Monday, June 11, 10:30, we sailed into our marina, Regent Point Marina in Topping, Virginia.  Sunday afternoon, we sailed through the South tunnel of the Chesapeake Bay Bridge Tunnel, and then to just outside Little Creek, where we talked a power boat into giving Peter a ride into shore, so he was able to catch a flight home for a meeting Monday morning.  Around sunset, we started our sail up the Chesapeake Bay to home, a mere 50 nautical miles.  Within a couple hours we were in the midst of a bad thunderstorm which thrashed us around a bit and lasted a bit less than an hour.  After that, we had good South winds to drive us up the bay, and when we neared the Rappahannock River, the wind shifted East to drive us up the River and into the marina.

We will post more detail here after we have a few days to decompress.  Overall, this has been a good trip.

//WL2K Days five, six, and seven: Halfway!
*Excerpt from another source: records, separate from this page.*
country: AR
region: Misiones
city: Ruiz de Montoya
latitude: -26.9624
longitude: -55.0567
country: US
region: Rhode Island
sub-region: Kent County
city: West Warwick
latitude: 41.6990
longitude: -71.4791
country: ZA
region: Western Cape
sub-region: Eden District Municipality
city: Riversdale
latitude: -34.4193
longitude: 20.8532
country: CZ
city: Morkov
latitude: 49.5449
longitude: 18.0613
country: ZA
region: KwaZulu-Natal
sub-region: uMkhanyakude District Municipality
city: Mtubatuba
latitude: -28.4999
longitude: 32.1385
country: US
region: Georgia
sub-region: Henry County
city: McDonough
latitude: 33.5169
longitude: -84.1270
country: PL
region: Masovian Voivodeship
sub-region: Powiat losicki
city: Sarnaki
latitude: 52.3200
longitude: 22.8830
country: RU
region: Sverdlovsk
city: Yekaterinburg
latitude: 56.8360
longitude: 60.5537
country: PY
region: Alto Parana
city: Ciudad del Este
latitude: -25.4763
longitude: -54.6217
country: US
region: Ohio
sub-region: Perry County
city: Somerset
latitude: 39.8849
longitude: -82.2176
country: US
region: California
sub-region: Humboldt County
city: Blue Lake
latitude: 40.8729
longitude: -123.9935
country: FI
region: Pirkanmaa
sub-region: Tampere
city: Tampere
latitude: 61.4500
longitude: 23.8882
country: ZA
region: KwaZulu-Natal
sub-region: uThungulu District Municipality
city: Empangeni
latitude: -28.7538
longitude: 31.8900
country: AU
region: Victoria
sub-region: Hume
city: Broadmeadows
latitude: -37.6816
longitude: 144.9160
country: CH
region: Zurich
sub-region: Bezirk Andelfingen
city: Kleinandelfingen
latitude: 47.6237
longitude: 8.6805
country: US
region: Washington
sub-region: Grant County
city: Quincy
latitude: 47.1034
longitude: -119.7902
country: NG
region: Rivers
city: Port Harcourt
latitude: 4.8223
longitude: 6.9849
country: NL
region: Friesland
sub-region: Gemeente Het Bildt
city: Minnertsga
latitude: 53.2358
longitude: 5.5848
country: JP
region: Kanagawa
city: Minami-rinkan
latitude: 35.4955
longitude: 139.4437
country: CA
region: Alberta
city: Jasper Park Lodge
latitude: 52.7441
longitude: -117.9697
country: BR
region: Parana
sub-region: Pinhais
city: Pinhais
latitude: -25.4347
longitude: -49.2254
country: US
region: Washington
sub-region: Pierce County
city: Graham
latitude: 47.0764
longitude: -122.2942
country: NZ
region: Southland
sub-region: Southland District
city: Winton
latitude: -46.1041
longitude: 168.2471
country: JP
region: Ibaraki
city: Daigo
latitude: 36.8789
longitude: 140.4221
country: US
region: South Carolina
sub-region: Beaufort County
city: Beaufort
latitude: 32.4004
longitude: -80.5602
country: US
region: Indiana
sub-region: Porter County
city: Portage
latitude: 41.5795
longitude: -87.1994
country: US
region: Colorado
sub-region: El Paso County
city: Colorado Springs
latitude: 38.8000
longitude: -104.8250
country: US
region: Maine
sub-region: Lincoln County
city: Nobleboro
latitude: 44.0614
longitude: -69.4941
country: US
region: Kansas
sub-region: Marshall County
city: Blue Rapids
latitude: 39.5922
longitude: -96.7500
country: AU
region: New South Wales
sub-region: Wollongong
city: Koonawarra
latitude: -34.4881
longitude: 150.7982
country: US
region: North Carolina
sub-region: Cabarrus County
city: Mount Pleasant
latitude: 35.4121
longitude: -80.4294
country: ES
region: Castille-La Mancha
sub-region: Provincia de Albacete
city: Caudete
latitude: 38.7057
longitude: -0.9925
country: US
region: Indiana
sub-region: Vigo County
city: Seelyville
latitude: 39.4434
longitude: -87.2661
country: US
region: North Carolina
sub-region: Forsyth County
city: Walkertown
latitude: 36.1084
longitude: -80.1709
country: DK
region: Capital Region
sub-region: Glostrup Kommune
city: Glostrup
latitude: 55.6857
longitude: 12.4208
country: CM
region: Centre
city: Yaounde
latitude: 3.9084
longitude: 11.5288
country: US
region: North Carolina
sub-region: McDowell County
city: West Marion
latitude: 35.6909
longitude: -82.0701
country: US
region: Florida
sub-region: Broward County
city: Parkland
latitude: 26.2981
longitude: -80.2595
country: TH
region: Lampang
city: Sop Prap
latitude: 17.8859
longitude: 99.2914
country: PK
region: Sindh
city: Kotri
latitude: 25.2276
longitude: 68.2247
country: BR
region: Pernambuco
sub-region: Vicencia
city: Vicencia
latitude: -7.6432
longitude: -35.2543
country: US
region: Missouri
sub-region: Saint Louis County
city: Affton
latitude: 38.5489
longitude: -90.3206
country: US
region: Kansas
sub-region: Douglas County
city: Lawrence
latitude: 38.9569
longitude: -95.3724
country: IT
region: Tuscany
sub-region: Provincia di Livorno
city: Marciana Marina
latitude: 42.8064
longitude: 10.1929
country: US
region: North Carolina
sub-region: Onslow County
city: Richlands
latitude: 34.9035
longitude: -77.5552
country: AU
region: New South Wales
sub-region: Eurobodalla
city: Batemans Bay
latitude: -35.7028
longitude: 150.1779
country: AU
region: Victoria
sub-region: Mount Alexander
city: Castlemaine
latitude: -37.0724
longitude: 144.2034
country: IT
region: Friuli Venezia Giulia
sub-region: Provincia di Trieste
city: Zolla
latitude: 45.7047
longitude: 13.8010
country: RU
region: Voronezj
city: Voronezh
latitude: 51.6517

Monday, Brisk 16 knot wind moving us along at hull speed. We should make good time tomorrow too with wind decreasing a bit during the day Tuesday. We did 105 miles yesterday and 48 Saturday. Saturday, the wind died for a while, so we went swimming in 80 degree water 17,000 feet deep.
Found a 2 inch long flying fish on deck; too small for breakfast. There have been four Tropic Birds following our boat for a couple days. They are seagull size, white with black highlights, and have a long thin tail feather. They have a call that sounds like a pulley that needs grease.
Sunday night at 8:00, we were equidistant from Puerto Rico, and our home marina. Halfway!

//WL2K Third and fourth days on the ocean blue

We made 135 miles yesterday and 117 today (noon to noon). Wind is way down, so we will do much less tomorrow. Wind is around 5 knots, and we are drifting along at around 2 knots. The sea is so flat, it is hard to measure the wave height. Sailing is so smooth, we have been reading, doing maintenance, and some navigation exercises. We saw two commercial ships yesterday, and one last night. During the dawn watch, a small sparrow sized bird with yellow highlights, landed on deck for a rest.. 20 minutes later he took off. Good luck to him, we are well over a hundred miles from the nearest land.
It is a beutiful day with a blue sky, deep blue water. We have a full horizon all the way around with absolutely nothing there but us, and puffy clouds in the distance. I dropped my flip phone in the water this morning. We are in 18,000 feet of water. If the phone falls through the water at 1 foot per second, I figure that it will take 5 hours to reach the bottom, or about 2:00 this afternoon.

//WL2K Second day of offshore trip home

From noon to noon (24 hrs). we sailed 125 miles, a bit slower than yesterday. The wind is a bit less, and the waves are too. Trade winds are forecast to moderate more in the next two days, so we should be slowing down more, giving us a chance to try out our big drifter sail. Beautiful weather! Full moon at night. Lots of flying fish.. W are starting to feel like ourselves again.

//WL2K First Day Out Heading for Home

We left our marina at 5:00 today: My high school friend,Peter Mueser, Salli and I. We are planning to do 3 hours on and 6 hours off, a nice change from 3 and 3. To noon today, we made 115 GPS miles. Much better than I expected. Seas are a bit rough. No one is sick, but no one is eating much today. Beautiful sunny sky and cobalt blue sea with occasional flying fish flying from wave to wave. Since leaving PR, we have seen 2 commercial ships and no pleasure craft.